Krisna menambahkan, Diskes sudah menfasilitasi kemudahan layanan pemeriksaan dahak atau dikenal pemeriksaan BTA. Sebuah alat Test Molecular Cepat (TMC) disediakan di RSUD Ngudi Waluyo, Wlingi, Puskesmas Kanigoro dan Puskesmas Srengat.
“Jadi kalau lokasi warga penderita jauh, warga bisa langsung datang saja ke puskesmas terdekat. Nanti petugas puskesmas itu akan mengantarkan tes BTA-nya ke puskesmas yang sudah ada alat TMC dan gratis,” pungkasnya
Di Blitar, wilayah yang sulit dan jauh berada di Kecamatan Srengat, Kanigoro, Kademangan dan Sutojayan.
Mirisnya, peningkatan jumlah penderita TBC ini juga dibarengi meningkatnya pasien TBC yang kebal obat. Atau Multidrug Resistant Tuberculosis (MDR TB).

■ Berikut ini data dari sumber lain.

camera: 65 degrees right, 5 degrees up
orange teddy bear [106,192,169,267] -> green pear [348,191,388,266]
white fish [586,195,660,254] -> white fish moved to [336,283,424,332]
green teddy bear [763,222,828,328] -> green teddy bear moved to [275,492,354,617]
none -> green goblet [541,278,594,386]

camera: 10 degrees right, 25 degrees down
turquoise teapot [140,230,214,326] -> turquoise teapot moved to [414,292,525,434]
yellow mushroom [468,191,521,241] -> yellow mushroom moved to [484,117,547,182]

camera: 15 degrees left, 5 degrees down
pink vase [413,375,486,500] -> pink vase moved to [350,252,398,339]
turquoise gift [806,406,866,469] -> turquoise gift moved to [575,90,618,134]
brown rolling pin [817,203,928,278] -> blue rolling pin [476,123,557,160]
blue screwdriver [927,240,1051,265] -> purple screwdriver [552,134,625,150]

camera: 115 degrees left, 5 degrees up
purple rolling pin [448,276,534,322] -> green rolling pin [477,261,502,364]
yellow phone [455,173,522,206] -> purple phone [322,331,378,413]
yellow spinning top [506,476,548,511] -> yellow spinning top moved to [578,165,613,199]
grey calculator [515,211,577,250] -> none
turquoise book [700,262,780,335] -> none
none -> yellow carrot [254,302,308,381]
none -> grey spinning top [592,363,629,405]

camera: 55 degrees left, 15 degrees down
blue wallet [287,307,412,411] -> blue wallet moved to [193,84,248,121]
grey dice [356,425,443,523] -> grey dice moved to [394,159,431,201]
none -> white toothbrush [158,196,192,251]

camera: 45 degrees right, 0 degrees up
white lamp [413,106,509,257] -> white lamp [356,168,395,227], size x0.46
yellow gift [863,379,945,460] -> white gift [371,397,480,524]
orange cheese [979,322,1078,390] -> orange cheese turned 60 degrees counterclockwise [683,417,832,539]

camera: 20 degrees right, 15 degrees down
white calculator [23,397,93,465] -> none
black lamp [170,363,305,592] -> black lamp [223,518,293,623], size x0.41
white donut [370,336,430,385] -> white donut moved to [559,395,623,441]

Di Kabupaten Blitar, pasien MDR mulai ditemukan tahun 2015, yakni dua warga Sutojayan. Pada 2016 naik menjadi 4 pasien MDR, 2018 ada 38 pasien dan di 2020 ini naik menjadi 42 pasien MDR.
Menurutnya Krisna, ada anggapan, TBC ini penyakit kutukan atau penyakit turunan, membuat warga tidak melakukan pengobatan secara rasional.
“Padahal, jika ada satu penderita TBC tidak ditangani secara khusus alat makannya dan selalu pakai masker, ini rentan menular ke anggota keluarga dalam satu rumah itu,” ungkap Krisna.
Faktor ini ditambah pasien TBC tidak mau dipublikasikan. Sehingga orang lain tidak tahu jika dia penderita penyakit menular.
Potensi penyebaran terjadi, jika pasien TBC batuk tanpa menutup mulutnya atau tanpa memakai masker. Dan membuang dahaknya di sembarang tempat.
“Kita yang sehat harus lebih waspada. Caranya, pakai masker dimana pun ketika berkomunikasi dan berinteraksi dengan orang lain,” pungkasnya.